> **Records for the task**:
....

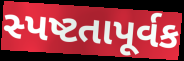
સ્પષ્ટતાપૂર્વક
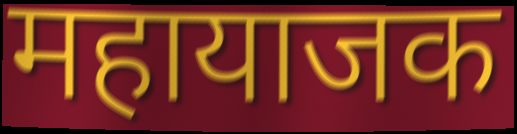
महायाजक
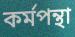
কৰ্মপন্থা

....

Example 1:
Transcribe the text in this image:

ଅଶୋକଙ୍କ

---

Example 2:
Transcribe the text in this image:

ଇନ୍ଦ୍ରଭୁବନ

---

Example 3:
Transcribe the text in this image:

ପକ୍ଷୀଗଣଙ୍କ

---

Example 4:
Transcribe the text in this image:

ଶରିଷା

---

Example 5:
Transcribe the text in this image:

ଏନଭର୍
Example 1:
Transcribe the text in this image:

....

> **Task brief**:
Which lines of the data include the string "Example"? Copy each of them.

> **Response below**:
Example 1:
Example 2:
Example 3:
Example 4:
Example 5:
Example 1:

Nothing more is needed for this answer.